18.   ILM provided no evidence to support its assertion that no damage occurred, such as a statement from a mover. Instead, ILM argues that Ms. Aziz’s conduct is generally inconsistent with her claim, saying she was a happy customer until ILM provided its invoice. ILM says she is just trying to get out of paying. I do not find this persuasive, especially given my concerns about Mr. Gutierrez’s credibility. On balance, I find that the mover caused the carpet damage as Ms. Aziz alleges. I find this was negligent, as it is clearly below the standard of a reasonable mover.

19.   ILM relies on its Terms and Conditions. Clause 13 says “The Client is responsible for all building and property damage resulting from the services provided to them, and as such it is their responsibility to obtain adequate insurance”. ILM essentially argues that this clause protects it from any liability for property damage, including when its movers are negligent. However, when an exclusion clause does not specifically mention negligence, it will only exclude liability for negligence if the words are broad enough and there is no other way to reasonably interpret it.[2] Here, I find that there are plenty of ways for property to be damaged during a move that does not involve mover negligence. This means there is a reasonable interpretation of the clause that does not exclude liability for negligence. I find that the exclusion clause does not apply. I find that ILM is liable for the carpet damage.

20.   ILM disputes that $210 carpet repair invoice, saying it is “inconsistent” with Ms. Aziz’s account of what happened. ILM does not explain what that means. Ms. Aziz provided an email exchange confirming she told her property manager about the damage on May 5, 2022, and asked about having it repaired. It took some time to arrange the repairs, but property manager eventually sent Ms. Aziz the carpet repairer’s $210 invoice, which she paid. I find that ILM must pay for the $210 in carpet damage.

21.   The Court Order Interest Act (COIA) applies to the CRT. Ms. Aziz is entitled to pre-judgment interest on the $50 overpayment and $210 repair to the date of this decision.
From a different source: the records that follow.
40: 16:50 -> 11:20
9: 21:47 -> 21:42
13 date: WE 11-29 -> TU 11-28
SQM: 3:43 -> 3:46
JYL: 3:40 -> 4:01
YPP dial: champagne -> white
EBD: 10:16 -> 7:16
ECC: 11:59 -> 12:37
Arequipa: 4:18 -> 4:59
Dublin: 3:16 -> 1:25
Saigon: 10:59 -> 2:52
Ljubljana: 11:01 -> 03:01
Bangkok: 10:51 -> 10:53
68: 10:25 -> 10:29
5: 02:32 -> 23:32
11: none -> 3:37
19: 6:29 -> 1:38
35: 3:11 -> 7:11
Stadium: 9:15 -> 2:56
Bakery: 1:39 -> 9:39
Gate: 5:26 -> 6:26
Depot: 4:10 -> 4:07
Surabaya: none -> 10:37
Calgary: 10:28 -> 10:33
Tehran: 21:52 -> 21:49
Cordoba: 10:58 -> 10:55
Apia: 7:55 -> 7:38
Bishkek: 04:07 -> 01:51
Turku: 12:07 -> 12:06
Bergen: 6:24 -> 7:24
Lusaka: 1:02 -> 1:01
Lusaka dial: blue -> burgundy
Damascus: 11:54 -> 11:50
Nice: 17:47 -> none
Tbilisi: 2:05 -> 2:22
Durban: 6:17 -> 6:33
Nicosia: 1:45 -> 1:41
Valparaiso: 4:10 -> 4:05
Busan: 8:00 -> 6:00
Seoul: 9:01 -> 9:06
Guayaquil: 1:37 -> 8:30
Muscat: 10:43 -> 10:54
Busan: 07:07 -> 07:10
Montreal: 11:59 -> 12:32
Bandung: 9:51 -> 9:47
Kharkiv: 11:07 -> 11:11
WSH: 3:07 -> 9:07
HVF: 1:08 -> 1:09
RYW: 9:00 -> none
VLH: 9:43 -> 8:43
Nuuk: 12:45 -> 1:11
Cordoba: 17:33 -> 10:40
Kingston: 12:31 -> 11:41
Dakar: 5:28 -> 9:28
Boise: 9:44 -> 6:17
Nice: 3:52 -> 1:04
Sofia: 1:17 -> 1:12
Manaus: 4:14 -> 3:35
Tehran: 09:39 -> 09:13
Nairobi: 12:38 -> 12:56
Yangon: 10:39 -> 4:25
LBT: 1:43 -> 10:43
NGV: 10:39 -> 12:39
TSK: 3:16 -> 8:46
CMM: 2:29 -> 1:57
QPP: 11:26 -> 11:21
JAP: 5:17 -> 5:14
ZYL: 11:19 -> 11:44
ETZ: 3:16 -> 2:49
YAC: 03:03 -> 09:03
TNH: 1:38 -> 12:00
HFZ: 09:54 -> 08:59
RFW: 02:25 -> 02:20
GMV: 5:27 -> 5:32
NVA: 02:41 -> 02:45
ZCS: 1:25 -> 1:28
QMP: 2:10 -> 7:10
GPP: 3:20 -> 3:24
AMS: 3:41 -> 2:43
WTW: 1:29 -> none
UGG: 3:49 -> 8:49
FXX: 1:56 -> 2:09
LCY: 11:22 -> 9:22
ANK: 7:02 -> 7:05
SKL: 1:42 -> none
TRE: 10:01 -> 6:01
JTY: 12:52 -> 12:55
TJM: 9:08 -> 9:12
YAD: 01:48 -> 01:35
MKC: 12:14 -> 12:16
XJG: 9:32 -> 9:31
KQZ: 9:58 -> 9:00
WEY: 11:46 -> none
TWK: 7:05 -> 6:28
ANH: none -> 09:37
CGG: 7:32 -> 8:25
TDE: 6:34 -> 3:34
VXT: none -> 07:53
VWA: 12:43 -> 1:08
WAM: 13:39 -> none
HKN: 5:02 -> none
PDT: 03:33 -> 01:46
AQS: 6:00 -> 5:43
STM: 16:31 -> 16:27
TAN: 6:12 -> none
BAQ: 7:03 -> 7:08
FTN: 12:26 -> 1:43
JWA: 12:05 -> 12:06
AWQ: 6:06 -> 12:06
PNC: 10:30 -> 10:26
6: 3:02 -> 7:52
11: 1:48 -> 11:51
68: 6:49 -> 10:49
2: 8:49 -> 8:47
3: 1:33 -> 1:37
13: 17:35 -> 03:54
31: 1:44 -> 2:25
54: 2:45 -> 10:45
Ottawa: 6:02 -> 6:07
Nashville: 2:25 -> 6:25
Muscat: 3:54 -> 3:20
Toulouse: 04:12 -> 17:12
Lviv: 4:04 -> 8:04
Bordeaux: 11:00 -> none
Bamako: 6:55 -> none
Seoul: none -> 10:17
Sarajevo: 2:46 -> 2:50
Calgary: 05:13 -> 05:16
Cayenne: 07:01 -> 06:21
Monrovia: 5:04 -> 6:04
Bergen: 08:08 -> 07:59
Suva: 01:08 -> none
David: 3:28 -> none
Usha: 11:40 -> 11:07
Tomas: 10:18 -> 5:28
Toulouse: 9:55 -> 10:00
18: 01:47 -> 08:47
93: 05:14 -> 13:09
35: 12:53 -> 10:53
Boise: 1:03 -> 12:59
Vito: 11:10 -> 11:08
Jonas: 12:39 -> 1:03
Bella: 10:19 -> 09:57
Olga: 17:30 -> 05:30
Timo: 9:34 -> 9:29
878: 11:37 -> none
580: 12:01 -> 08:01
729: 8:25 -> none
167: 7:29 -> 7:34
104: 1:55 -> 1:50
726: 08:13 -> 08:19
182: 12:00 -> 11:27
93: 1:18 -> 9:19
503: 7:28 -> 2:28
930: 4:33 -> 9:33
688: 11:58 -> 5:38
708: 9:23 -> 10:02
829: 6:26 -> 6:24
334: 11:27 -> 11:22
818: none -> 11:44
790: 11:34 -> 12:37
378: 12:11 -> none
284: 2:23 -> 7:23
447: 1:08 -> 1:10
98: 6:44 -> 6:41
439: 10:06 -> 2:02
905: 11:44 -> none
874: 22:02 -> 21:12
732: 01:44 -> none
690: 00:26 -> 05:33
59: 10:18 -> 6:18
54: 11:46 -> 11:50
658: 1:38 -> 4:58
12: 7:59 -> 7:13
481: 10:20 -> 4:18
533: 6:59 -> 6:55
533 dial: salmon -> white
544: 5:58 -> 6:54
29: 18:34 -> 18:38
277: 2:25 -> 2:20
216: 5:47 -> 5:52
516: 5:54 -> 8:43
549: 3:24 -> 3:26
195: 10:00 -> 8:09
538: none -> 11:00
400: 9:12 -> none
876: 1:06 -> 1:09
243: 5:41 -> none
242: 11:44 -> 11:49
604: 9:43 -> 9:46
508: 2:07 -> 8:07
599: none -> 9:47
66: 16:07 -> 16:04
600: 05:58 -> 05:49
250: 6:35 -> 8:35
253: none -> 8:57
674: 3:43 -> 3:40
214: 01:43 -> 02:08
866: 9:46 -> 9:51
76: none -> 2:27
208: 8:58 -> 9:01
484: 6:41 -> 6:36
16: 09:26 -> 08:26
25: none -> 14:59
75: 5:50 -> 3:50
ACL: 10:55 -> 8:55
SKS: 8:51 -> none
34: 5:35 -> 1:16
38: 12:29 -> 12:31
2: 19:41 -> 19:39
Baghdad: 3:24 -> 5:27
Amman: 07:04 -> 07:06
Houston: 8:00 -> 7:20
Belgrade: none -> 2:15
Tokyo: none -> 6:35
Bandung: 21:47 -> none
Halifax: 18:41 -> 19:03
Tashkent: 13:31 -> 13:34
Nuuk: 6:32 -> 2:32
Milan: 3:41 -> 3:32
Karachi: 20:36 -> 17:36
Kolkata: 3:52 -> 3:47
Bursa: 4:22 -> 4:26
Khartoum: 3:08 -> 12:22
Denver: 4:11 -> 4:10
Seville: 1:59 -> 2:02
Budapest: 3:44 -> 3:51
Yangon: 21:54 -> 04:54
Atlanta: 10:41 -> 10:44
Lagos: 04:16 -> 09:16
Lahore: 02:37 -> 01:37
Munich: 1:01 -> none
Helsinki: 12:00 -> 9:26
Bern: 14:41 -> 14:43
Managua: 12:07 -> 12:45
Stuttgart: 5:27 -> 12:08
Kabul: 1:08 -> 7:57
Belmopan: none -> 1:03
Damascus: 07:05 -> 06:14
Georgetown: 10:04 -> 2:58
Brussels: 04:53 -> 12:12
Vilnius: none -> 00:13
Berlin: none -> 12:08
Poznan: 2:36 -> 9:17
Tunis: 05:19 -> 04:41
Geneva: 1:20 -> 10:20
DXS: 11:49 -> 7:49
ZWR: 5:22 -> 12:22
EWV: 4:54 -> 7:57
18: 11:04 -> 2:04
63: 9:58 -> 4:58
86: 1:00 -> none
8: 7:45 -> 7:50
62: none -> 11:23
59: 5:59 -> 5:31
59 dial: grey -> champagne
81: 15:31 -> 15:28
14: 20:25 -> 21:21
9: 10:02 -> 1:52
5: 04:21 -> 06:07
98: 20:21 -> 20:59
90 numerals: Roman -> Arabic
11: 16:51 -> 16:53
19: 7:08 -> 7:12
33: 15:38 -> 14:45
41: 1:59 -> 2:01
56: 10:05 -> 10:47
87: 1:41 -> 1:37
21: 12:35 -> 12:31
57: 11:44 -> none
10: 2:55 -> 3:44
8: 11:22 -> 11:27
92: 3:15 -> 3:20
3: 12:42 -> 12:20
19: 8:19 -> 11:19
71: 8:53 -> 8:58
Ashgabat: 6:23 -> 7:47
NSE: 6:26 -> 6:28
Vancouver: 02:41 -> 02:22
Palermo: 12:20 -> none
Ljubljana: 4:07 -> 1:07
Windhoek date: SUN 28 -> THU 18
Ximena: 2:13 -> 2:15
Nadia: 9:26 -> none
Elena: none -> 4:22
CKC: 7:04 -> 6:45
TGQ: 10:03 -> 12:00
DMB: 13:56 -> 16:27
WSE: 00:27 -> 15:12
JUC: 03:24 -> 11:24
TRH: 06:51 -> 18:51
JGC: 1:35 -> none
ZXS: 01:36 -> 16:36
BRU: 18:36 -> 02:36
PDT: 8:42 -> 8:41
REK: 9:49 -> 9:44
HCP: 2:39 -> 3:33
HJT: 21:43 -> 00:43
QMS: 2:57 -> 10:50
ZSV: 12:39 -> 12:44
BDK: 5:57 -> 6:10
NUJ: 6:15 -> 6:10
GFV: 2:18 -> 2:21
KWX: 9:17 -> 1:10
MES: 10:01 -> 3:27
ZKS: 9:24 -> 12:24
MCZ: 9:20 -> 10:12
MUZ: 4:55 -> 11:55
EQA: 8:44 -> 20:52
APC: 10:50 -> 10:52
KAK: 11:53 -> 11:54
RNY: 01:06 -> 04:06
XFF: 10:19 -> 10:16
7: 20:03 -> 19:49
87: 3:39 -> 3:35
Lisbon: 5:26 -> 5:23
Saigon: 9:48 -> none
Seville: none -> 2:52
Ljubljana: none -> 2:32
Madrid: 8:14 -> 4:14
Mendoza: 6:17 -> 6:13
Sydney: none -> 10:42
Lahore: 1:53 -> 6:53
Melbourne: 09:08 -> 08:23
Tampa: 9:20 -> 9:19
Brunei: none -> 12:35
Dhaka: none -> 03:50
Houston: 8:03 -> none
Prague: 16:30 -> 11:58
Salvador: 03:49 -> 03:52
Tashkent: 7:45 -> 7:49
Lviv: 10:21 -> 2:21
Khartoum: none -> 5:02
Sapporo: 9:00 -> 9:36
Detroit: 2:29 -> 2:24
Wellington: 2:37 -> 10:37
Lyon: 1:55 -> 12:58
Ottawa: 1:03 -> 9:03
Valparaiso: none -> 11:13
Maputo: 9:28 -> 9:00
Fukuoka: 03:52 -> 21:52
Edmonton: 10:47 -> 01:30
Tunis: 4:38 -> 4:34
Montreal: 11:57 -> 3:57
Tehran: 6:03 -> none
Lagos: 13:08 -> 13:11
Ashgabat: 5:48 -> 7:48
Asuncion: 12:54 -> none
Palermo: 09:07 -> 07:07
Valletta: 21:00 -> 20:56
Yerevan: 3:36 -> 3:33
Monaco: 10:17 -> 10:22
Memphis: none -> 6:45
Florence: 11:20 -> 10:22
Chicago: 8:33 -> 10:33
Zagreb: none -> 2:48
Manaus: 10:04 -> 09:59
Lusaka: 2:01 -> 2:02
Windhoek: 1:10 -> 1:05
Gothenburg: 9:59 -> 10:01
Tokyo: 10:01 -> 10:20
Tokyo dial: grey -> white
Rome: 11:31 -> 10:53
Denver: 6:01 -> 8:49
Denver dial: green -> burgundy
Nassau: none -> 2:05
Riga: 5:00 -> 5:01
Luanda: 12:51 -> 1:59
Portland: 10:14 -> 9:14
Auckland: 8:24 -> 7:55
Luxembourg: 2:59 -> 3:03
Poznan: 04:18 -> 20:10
This equals $8.02.

22.   Under CRTA section 49 and CRT rules, Ms. Aziz is entitled to $125 in paid CRT fees because she was successful. I dismiss ILM’s claim for CRT fees because it was unsuccessful. Neither party claimed any dispute-related expenses.

ORDERS

23.  Within 30 days of this decision, I order ILM to pay Ms. Aziz a total of $403.02, broken down as follows:

a.    $260 in damages,

b.    $18.02 in pre-judgment interest under the COIA, and

c.    $125 in CRT fees.

24.  Ms. Aziz is entitled to post-judgment interest, as applicable.

25.  I dismiss ILM’s claims.

26.  This is a validated decision and order. Under CRTA section 58.1, a validated copy of the CRT’s order can be enforced through the Provincial Court of British Columbia. Once filed, a CRT order has the same force and effect as an order of the Provincial Court of British Columbia. 

 

Eric Regehr, Vice Chair

 



[1] Century 21 Canada Limited Partnership v. Rogers Communications Inc., 2011 BCSC 1196, and Yang v. Li, 2024 BCSC 613, at paragraph 71.

[2] Punto e Pasta Manufacturing Inc. v. Henderson Development (Canada) Ltd., 2009 BCSC 37, at paragraph 165.